What is needed ::
Copy out every entry below with each "dist" changed to "distance", leaving everything else untouched.

Provided records ::
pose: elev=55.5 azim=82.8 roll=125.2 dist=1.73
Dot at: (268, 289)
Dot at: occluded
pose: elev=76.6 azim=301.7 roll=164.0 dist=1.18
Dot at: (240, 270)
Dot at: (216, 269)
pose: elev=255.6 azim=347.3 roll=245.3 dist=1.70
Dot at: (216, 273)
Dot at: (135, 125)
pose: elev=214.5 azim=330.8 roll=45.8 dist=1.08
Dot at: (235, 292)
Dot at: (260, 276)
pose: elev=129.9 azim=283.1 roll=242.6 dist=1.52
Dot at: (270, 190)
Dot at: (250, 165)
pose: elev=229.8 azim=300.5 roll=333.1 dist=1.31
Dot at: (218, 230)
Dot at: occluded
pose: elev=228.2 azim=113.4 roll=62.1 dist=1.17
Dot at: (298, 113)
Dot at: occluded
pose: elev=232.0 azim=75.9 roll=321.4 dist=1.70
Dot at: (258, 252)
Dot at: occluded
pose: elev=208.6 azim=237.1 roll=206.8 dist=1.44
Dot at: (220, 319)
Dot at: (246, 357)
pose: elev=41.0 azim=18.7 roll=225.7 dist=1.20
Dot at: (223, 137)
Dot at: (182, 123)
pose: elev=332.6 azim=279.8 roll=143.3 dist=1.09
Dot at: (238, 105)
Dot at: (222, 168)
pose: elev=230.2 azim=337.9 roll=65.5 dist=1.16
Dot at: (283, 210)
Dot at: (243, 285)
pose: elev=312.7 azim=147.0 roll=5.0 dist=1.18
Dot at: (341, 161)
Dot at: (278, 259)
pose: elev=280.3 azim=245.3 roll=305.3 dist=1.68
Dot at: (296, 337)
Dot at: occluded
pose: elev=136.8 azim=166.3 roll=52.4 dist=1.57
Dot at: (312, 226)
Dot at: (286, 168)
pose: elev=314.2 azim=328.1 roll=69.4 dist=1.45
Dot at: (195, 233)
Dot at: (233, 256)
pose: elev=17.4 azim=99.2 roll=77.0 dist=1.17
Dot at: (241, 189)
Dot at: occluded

The reply ::
pose: elev=55.5 azim=82.8 roll=125.2 distance=1.73
Dot at: (268, 289)
Dot at: occluded
pose: elev=76.6 azim=301.7 roll=164.0 distance=1.18
Dot at: (240, 270)
Dot at: (216, 269)
pose: elev=255.6 azim=347.3 roll=245.3 distance=1.70
Dot at: (216, 273)
Dot at: (135, 125)
pose: elev=214.5 azim=330.8 roll=45.8 distance=1.08
Dot at: (235, 292)
Dot at: (260, 276)
pose: elev=129.9 azim=283.1 roll=242.6 distance=1.52
Dot at: (270, 190)
Dot at: (250, 165)
pose: elev=229.8 azim=300.5 roll=333.1 distance=1.31
Dot at: (218, 230)
Dot at: occluded
pose: elev=228.2 azim=113.4 roll=62.1 distance=1.17
Dot at: (298, 113)
Dot at: occluded
pose: elev=232.0 azim=75.9 roll=321.4 distance=1.70
Dot at: (258, 252)
Dot at: occluded
pose: elev=208.6 azim=237.1 roll=206.8 distance=1.44
Dot at: (220, 319)
Dot at: (246, 357)
pose: elev=41.0 azim=18.7 roll=225.7 distance=1.20
Dot at: (223, 137)
Dot at: (182, 123)
pose: elev=332.6 azim=279.8 roll=143.3 distance=1.09
Dot at: (238, 105)
Dot at: (222, 168)
pose: elev=230.2 azim=337.9 roll=65.5 distance=1.16
Dot at: (283, 210)
Dot at: (243, 285)
pose: elev=312.7 azim=147.0 roll=5.0 distance=1.18
Dot at: (341, 161)
Dot at: (278, 259)
pose: elev=280.3 azim=245.3 roll=305.3 distance=1.68
Dot at: (296, 337)
Dot at: occluded
pose: elev=136.8 azim=166.3 roll=52.4 distance=1.57
Dot at: (312, 226)
Dot at: (286, 168)
pose: elev=314.2 azim=328.1 roll=69.4 distance=1.45
Dot at: (195, 233)
Dot at: (233, 256)
pose: elev=17.4 azim=99.2 roll=77.0 distance=1.17
Dot at: (241, 189)
Dot at: occluded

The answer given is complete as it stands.